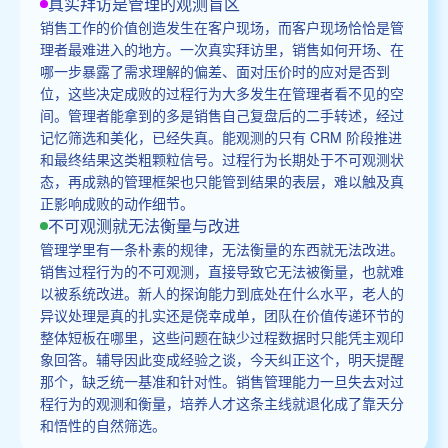
真实拜访是管理的观测盲区
销售工作的价值创造发生在客户现场，而客户现场恰恰是管
理者最难进入的地方。一次真实拜访里，销售如何开场、在
哪一步暴露了需求理解的偏差、面对压价时的应对是否到
位，这些决定成败的过程行为大多发生在管理者看不见的空
间。管理者能拿到的多是销售自己复盘后的二手转述，经过
记忆筛选和美化，已经失真。能观测的只有 CRM 阶段推进
和最终结果这类粗颗粒信号。过程行为长期处于不可观测状
态，再成熟的管理框架也只能管到结果的表层，难以触及真
正影响成败的动作细节。
不可观测就无法衡量与改进
管理学里有一条朴素的规律，无法衡量的东西就无法改进。
销售过程行为的不可观测，直接导致它无法被衡量，也就难
以被系统改进。新人的探询能力到底处在什么水平，老人的
异议处理是真的扎实还是侥幸成单，团队在价值传递环节的
整体短板在哪里，这些问题在缺少过程数据时只能凭主观印
象回答。辅导因此变成经验之谈，今天纠正这个，明天提醒
那个，缺乏统一基准和针对性。销售管理能力一旦失去对过
程行为的观测和衡量，培养人才这条主线就退化成了靠天分
和悟性的自然筛选。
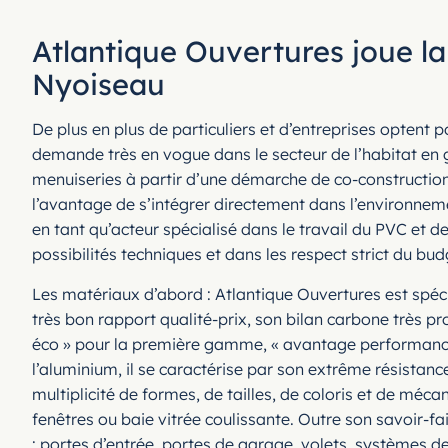
Atlantique Ouvertures joue la
Nyoiseau
De plus en plus de particuliers et d’entreprises optent
demande très en vogue dans le secteur de l’habitat en 
menuiseries à partir d’une démarche de co-construction a
l’avantage de s’intégrer directement dans l’environnement
en tant qu’acteur spécialisé dans le travail du PVC et de
possibilités techniques et dans les respect strict du bu
Les matériaux d’abord : Atlantique Ouvertures est spéci
très bon rapport qualité-prix, son bilan carbone très p
éco » pour la première gamme, « avantage performanc
l’aluminium, il se caractérise par son extrême résistan
multiplicité de formes, de tailles, de coloris et de méc
fenêtres ou baie vitrée coulissante. Outre son savoir-f
: portes d’entrée, portes de garage, volets, systèmes 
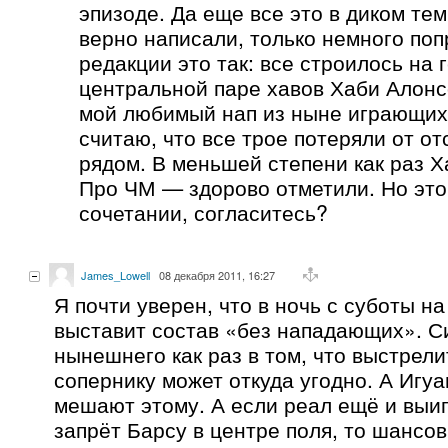
эпизоде. Да еще все это в диком тем
верно написали, только немного поп
редакции это так: все строилось на
центральной паре хавов Хаби Алон
мой любимый нап из ныне играющих 
считаю, что все трое потеряли от от
рядом. В меньшей степени как раз Х
Про ЧМ — здорово отметили. Но это
сочетании, согласитесь?
James_Lowell
08 декабря 2011, 16:27
Я почти уверен, что в ночь с суботы н
выставит состав «без нападающих». С
нынешнего как раз в том, что выстрели
сопернику может откуда угодно. А Игу
мешают этому. А если реал ещё и выи
запрёт Барсу в центре поля, то шансов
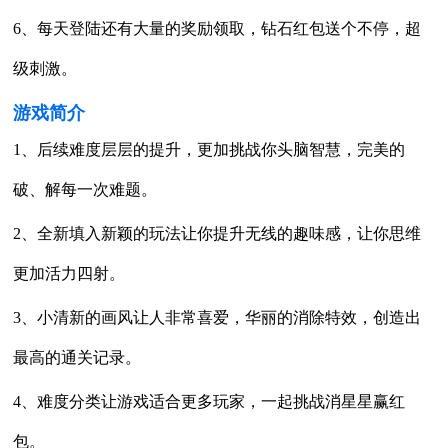
6、每天登陆还有大量的奖励领取，钻石红包送个不停，超
级刺激。
游戏简介
1、后续难度层层的提升，更加挑战你头脑智慧，完美的
破、解每一次难题。
2、全新填入新颖的玩法让你提升无线的趣味感，让你思维
更加活力四射。
3、小清新的画风让人非常喜爱，华丽的消除特效，创造出
最高的通关记录。
4、难度分类让游戏适合更多玩家，一起挑战消星星赢红
包。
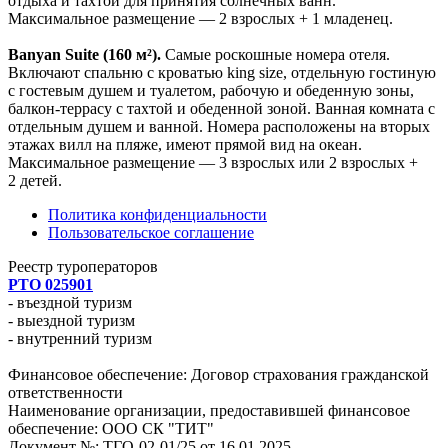
отдыха и тахтой для принятия солнечных ванн.
Максимальное размещение — 2 взрослых + 1 младенец.
Banyan Suite (160 м²).
Самые роскошные номера отеля.
Включают спальню с кроватью king size, отдельную гостиную
с гостевым душем и туалетом, рабочую и обеденную зоны,
балкон-террасу с тахтой и обеденной зоной. Ванная комната с
отдельным душем и ванной. Номера расположены на вторых
этажах вилл на пляже, имеют прямой вид на океан.
Максимальное размещение — 3 взрослых или 2 взрослых +
2 детей.
Политика конфиденциальности
Пользовательское соглашение
Реестр туроператоров
РТО 025901
- въездной туризм
- выездной туризм
- внутренний туризм
Финансовое обеспечение: Договор страхования гражданской
ответственности
Наименование организации, предоставившей финансовое
обеспечение: ООО СК "ТИТ"
Документ №: ТГО-02-01/25 от 16.01.2025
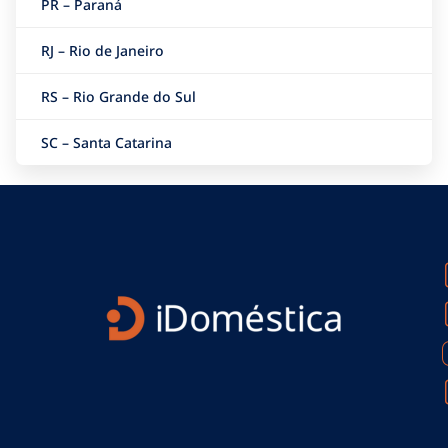
PR – Paraná
RJ – Rio de Janeiro
RS – Rio Grande do Sul
SC – Santa Catarina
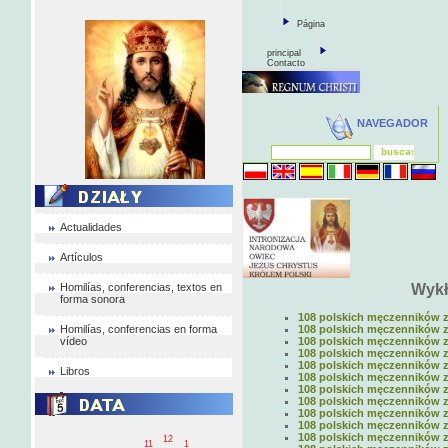
Página
principal
Contacto
NAVEGADOR
Actualidades
Artículos
Homilías, conferencias, textos en
Wykł
forma sonora
108 polskich męczenników z 
Homilías, conferencias en forma
108 polskich męczenników z 
vídeo
108 polskich męczenników z 
108 polskich męczenników z c
108 polskich męczenników z 
Libros
108 polskich męczenników z c
108 polskich męczenników z 
108 polskich męczenników z 
108 polskich męczenników z 
108 polskich męczenników z c
108 polskich męczenników z c
12
11
1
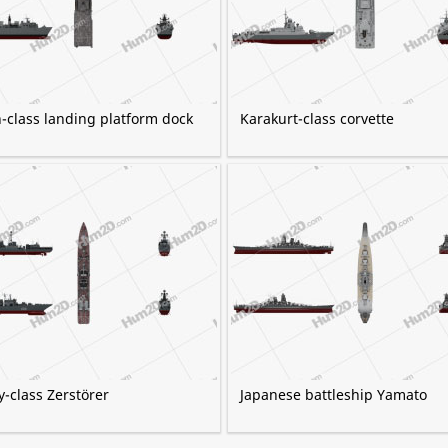
-class landing platform dock
Karakurt-class corvette
-class Zerstörer
Japanese battleship Yamato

- **Instructions for the task**
From the entries above, copy every line containing the word "Максимальное".

- **Output below**
Максимальное размещение — 2 взрослых + 1 младенец.
Максимальное размещение — 3 взрослых или 2 взрослых +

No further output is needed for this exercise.